Work to complete
Your answer consists of the lines in the data that contain "legna". Copy each of them.

Input material

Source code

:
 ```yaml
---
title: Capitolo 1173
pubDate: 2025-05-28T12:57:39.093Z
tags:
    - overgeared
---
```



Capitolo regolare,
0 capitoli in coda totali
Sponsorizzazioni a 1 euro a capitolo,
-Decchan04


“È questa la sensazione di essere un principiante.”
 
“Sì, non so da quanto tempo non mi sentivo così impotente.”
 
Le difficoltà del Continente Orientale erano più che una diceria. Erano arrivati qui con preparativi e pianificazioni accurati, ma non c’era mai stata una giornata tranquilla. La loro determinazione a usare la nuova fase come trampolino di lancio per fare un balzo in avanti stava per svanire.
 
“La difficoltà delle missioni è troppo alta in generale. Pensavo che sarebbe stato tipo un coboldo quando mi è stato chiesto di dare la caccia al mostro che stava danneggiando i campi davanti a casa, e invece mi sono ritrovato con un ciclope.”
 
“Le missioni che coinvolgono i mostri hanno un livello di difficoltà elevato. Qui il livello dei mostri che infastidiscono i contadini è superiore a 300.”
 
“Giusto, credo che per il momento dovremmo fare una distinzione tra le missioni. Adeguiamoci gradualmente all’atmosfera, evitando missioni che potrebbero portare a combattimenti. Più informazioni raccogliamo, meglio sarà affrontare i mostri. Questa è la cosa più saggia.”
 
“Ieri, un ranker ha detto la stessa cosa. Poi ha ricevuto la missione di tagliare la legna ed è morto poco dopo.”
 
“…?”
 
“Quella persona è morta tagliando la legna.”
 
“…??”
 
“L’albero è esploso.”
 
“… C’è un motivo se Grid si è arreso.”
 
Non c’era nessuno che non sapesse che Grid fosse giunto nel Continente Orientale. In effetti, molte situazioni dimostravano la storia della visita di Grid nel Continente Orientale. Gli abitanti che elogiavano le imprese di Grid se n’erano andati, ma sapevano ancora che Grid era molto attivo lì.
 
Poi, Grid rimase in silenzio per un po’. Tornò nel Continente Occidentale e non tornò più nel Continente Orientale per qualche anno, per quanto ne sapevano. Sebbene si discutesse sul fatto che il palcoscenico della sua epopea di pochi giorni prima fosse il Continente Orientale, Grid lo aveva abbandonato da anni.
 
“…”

Response
“Ieri, un ranker ha detto la stessa cosa. Poi ha ricevuto la missione di tagliare la legna ed è morto poco dopo.”
“Quella persona è morta tagliando la legna.”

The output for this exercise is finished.